**PROBLEM DETAILS:** Search the entries below. Return every line that has "linejoin" in it.

+-------+

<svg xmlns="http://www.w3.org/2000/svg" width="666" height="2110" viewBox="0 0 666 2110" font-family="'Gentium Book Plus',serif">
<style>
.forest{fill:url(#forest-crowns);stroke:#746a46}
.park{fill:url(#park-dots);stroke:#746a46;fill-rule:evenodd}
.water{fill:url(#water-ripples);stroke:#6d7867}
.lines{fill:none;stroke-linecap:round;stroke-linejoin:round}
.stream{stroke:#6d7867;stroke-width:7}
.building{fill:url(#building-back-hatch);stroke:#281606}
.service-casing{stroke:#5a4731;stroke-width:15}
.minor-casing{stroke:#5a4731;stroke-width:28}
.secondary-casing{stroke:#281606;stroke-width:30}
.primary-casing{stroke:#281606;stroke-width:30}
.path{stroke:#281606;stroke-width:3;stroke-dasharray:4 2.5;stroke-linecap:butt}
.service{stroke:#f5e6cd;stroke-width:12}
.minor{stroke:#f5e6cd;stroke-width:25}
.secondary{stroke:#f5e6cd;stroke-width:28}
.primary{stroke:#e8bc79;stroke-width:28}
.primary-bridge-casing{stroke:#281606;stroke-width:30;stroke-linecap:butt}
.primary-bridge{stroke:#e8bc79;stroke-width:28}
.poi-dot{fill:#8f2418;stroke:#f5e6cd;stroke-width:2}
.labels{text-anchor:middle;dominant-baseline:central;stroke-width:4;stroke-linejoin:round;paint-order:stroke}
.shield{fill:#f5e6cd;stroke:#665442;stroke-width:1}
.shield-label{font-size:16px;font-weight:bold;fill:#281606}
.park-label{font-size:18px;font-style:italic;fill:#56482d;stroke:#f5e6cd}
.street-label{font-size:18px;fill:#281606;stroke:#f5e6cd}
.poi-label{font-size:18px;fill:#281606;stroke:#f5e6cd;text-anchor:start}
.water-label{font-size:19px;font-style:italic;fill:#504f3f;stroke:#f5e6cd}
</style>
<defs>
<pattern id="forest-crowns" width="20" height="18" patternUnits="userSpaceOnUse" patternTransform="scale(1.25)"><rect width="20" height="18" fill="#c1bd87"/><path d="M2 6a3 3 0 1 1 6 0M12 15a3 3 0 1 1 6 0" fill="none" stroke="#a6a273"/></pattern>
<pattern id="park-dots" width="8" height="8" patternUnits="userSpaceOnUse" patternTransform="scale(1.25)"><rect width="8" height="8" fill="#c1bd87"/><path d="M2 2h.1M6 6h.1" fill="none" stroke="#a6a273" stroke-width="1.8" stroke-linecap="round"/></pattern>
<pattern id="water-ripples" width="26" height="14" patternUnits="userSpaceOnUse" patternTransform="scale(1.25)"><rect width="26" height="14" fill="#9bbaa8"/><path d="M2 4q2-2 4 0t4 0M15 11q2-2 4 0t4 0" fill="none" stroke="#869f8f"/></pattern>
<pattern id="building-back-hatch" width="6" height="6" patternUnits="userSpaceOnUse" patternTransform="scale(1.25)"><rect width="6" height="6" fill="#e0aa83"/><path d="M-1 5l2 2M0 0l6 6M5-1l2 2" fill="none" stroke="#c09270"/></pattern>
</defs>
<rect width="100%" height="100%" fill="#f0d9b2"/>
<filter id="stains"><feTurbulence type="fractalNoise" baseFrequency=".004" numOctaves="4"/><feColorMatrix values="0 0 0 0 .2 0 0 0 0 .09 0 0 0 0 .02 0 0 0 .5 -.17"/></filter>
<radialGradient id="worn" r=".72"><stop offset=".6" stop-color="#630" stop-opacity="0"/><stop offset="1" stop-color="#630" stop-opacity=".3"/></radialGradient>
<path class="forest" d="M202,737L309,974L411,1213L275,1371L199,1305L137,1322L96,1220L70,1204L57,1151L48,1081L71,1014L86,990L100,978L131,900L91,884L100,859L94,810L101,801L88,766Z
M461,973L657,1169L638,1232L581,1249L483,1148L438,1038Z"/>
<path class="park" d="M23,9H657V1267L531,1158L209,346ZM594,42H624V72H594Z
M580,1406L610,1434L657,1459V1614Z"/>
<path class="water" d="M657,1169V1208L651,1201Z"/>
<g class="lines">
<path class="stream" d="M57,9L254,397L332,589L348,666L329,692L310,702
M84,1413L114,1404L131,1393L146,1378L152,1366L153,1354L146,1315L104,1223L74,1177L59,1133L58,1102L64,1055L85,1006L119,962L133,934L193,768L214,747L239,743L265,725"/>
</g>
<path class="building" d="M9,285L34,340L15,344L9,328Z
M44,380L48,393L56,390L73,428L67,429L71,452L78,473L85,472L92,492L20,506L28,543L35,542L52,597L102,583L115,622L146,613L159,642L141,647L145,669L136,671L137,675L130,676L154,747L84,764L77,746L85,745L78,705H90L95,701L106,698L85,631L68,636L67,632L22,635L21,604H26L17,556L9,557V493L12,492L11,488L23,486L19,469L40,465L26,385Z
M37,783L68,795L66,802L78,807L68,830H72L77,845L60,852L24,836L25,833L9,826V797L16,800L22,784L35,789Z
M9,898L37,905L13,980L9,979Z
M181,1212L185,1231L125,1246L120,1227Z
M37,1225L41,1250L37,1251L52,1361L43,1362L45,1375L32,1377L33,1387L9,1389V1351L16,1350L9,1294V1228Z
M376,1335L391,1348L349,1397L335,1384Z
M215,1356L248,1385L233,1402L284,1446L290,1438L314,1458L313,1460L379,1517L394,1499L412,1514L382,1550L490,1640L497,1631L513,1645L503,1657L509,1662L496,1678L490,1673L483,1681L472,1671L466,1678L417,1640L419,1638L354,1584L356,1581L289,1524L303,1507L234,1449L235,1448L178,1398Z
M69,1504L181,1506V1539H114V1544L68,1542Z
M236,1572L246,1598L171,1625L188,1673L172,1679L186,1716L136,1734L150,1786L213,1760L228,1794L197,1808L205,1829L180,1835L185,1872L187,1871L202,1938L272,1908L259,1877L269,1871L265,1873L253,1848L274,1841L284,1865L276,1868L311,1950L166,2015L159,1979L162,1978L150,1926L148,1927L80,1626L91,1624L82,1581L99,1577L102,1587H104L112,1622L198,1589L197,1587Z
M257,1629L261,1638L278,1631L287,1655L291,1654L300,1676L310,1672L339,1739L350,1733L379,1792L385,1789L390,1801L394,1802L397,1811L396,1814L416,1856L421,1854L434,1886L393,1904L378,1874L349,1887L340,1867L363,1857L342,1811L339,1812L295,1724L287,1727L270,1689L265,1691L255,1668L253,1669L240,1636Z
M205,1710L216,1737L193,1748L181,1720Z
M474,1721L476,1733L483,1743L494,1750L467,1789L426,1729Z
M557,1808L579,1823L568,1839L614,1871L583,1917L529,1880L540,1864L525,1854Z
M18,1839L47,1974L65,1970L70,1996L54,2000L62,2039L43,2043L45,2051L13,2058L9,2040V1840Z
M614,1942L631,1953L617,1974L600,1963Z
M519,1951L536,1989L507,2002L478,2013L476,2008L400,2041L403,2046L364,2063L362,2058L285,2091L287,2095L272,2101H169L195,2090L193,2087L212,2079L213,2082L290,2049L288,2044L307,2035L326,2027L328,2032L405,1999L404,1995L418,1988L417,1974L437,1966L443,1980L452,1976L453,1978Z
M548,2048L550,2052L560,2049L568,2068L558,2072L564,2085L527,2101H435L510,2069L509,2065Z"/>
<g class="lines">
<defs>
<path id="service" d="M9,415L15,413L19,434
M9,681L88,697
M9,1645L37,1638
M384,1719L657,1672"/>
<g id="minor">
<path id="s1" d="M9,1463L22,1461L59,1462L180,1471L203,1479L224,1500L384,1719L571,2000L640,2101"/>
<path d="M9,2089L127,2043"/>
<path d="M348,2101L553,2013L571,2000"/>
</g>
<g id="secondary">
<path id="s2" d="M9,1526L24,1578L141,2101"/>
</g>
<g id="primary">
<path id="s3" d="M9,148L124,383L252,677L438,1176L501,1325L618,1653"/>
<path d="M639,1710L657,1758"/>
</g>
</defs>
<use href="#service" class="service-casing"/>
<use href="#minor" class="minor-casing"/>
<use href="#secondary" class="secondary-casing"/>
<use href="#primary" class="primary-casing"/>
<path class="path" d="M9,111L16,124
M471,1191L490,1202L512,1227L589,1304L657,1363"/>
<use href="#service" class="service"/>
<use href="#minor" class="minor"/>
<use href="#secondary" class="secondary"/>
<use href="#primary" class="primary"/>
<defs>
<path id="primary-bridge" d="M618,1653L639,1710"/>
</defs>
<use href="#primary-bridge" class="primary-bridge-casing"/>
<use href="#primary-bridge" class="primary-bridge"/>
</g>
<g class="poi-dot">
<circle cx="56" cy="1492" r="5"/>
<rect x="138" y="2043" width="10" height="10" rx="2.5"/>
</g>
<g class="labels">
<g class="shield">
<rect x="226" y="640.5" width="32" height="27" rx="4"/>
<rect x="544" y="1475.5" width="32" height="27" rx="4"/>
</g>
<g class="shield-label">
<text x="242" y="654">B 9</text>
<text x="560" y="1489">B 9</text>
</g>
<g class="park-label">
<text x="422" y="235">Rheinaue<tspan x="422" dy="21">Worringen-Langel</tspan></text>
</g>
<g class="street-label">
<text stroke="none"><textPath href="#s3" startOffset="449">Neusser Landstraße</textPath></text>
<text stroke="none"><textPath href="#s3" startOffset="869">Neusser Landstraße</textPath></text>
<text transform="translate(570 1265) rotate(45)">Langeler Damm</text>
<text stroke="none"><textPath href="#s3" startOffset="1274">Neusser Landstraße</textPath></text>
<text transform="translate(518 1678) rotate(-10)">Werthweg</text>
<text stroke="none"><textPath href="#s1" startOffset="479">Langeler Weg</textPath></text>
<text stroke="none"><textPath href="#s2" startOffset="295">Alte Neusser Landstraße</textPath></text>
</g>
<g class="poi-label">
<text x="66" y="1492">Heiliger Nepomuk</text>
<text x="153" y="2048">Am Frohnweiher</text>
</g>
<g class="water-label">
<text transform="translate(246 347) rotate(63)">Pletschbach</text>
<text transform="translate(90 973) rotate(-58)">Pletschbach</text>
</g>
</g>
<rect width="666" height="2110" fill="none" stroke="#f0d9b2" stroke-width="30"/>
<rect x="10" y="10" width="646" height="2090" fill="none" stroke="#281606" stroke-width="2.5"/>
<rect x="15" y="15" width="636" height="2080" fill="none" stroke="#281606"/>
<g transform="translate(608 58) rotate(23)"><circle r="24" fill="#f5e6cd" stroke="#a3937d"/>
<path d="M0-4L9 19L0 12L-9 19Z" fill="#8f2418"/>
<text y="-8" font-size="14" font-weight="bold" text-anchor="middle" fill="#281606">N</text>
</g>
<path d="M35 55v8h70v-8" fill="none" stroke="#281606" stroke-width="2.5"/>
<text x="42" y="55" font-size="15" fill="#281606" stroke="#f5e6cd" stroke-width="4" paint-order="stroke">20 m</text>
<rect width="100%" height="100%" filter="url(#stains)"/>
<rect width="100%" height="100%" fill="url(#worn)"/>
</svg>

+-------+

**FINISHED EXERCISE:**
.lines{fill:none;stroke-linecap:round;stroke-linejoin:round}
.labels{text-anchor:middle;dominant-baseline:central;stroke-width:4;stroke-linejoin:round;paint-order:stroke}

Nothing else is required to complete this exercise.